Multiply each option by the quantity in your portfolio and determine how much is lost.  It's a good idea to record the new Greeks to help make a similar estimate in the future.  By that I mean it's good to know how gamma, vega change and theta change.

C) If you are willing to accept a less accurate method, then we have to do a 'quick and dirty' calculation – and that's the basis for this post.

1) Gamma.  We don't know the rate at which gamma changes, so let's guess.

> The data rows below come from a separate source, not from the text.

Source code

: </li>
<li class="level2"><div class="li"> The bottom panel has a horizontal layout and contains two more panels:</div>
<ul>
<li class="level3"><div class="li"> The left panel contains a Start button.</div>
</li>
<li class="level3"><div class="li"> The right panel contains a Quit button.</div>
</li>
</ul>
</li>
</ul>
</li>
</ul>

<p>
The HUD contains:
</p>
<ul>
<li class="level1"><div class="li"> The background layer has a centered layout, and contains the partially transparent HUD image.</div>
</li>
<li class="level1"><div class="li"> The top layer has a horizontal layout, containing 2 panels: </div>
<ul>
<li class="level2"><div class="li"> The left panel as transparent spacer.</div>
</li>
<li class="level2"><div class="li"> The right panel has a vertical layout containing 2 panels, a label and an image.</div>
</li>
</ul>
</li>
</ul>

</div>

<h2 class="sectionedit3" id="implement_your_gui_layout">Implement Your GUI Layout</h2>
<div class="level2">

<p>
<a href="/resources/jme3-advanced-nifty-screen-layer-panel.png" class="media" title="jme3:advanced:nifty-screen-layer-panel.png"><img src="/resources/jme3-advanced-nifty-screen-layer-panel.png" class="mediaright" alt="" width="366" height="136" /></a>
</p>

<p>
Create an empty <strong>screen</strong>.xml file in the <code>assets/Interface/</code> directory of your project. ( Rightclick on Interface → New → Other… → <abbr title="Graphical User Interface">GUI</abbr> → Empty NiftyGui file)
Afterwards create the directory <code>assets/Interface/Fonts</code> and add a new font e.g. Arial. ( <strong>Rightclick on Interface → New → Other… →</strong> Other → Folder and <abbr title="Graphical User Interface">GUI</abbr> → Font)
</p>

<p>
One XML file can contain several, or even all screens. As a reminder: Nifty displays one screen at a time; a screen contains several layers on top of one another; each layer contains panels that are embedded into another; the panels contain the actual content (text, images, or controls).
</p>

Gamma is now -5 and will be -10 after the 5% decline.  I admit this is just a guess.  Thus, we have a 32 point decline with an average gamma of -7.5.

2) Delta is -50 and will (negatively) increase by 32 * 7.5.  New delta: -290.

Average delta over the decline: -170 (avg 50 and 290).

32 * 170 = $5,440.   This is the loss from delta

3) Theta.  You get your $300, but theta is almost certain to be higher tomorrow.

4) Vega.  Assuming vega remains near 800, and assuming that IV increases by 10%.  That's an increase of 3.5 points or a loss of 3.5 * 800 = $2,800

Simon, please remember that each of these Greeks is changing.  Just as gamma changes delta, so to do gamma and vega and theta change as the underlying price changes.  Thus,these are merely good guesses.  They work as a ballpark figure.  they allow you to decide whether this risk is too large for you to accept.

Here's where it gets tricky. 

a) The problem is that if panic were to set in, then IV could double to 70.  If that happened, the estimated loss – just from vega alone – would be $800 * 35, or $28,000.  If you were to incur that loss – and if you did not have an margin call and were allowed to continue to hold the position – the question is would you do so.

NOTE: If using Reg T margin and if your positions are protected (i.e., no naked short options), then you will not get a margin call.

b) There is a limit to possible losses.  If you own (for example) 20 iron condors, then it's impossible for the loss to exceed $20,000 minus today's position value.  And I'm sure you understand it would never get that high. 

If the markets were very wide, then your position could get 'strange' closing marks, but I do not believe it's possible for your account to be placed in jeopardy.  But this is a question for your broker, not for me. [What happens if my 10-point iron condor is market a 15 points?  Could I be forced to liquidate?]

Markets can be very wide, but when options are being quoted, the is every reason to believe that it will be impossible to collect >$10 for a 10-point iron condor and I assume that means your end-of-day marks must be in the rational range.  Thus, I assume liquidation is something we can all safely ignore.  But, it is an assumption.

c) If the market does drop that far and if IV does rise that much, I cannot imagine that your loss to vega could be that high.  It fact, at that level, your portfolio could easily be short far less vega.  In fact, when your LONG options are closer to being ATM that the shorts, you will be positive vega.  So the vega estimate is fraught with potential inaccuracies.  That's why the risk graph works so much better than anything else – for your needs.